Am I right to think that 'Single leaf' -> 'Single original'?

Yes, by definition, it means there's only one active route through the graph/tree to an output node.

If so, then the restriction has my vote, as I think this is a very important anomaly to avoid (until a use case is found that can't be supported and is important!)

Agreed

and if there were 2000 animates and 1000 audios, is it 'reasonable'?

This points to a whole other topic that should be independent of the syntax, given, as you note, the possibility of generating the same output via different arrangements of inputs. In IMSC there's the HRM (hypothetical render model) that attempts to quantify the presentational complexity as might be experienced by a player. We don't have anything like that in ADPT, and generating one would be a lot of work.

I'm inclined to proceed without one and if real world content presents playback issues, deal with them as we can. If you think we need document constraints to ensure player performance success, please open that as a separate issue.

While I'm touching on this, I should say that those performance issues may be generated by input document complexity, but they may also be generated by dependency on features that are notoriously awkward for players. For example if you try to seek accurately into an MP3 audio file, the results will be very different to doing the same with a WAV file: the time it takes the player to arrive at the seek point will be different, and the actual arrived-at seek point will be different too. I've seen these effects in Adhere, and they're not pleasant.

I'm sure there are implementation techniques for working around these issues, but "out of the box" audio presentation in browsers isn't necessarily optimised for those use cases.

btsimonh commented 3 years ago

I do like IMSC because Pierre tried to quantify the render issues - a bit like the DVB decoder models. It just shows people what may be involved, and why they should be mindful. Yes, making an HRM for this application may feel complex and a lot of work, but the first bare bones of it would be less difficult, and would in a few paragraphs give an indication to an implementer of the complexity and pitfalls that we have imagined (even if it's not a rigorous analysis). Let me think on it.

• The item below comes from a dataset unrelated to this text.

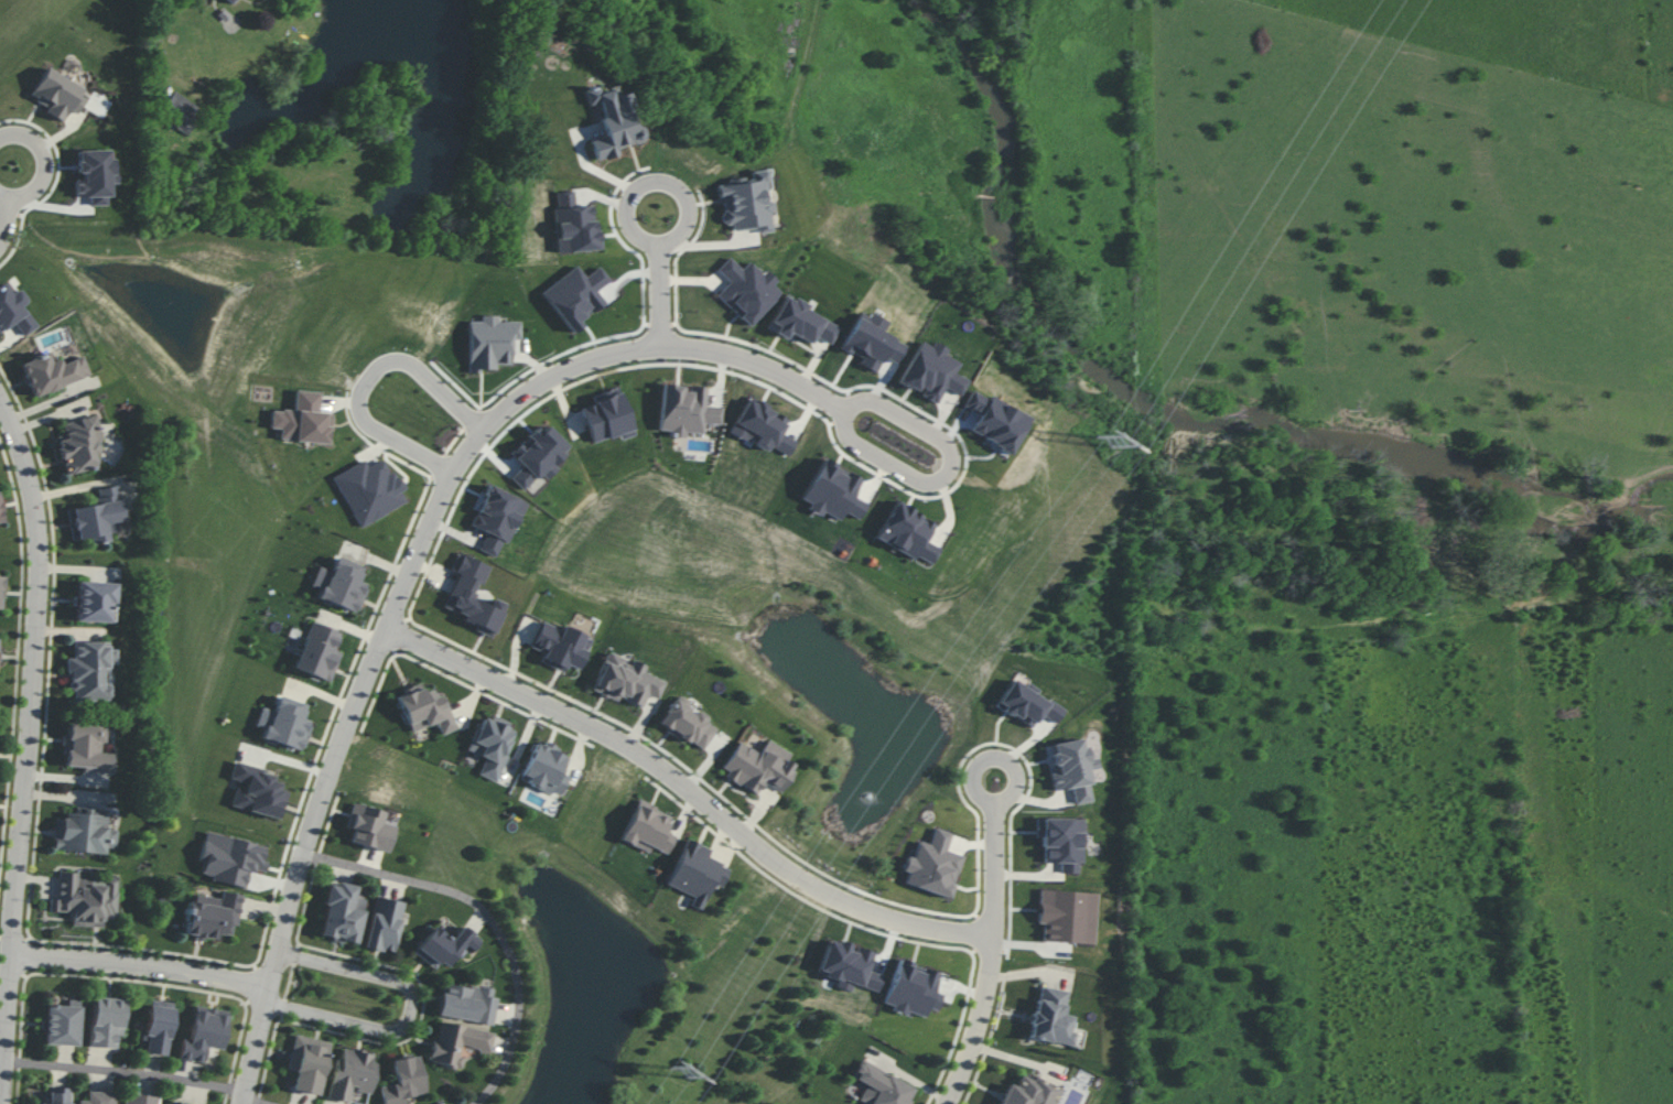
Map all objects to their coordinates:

nigelmegitt commented 3 years ago

Let me think on it.

👍🏻

I do like IMSC because Pierre tried to quantify the render issues

Just a historical note that the provenance of IMSC was from a member submission of CFF-TT, with work done by various folk, which was then subjected to W3C's processes and various other amendments before becoming IMSC. It's not only the work of the Editor, though his contribution has been huge!

nigelmegitt commented 1 year ago

Closing since work on this has moved to DAPT, but not losing this: opened w3c/dapt#170 to discuss constraints on audio resource playback within DAPT.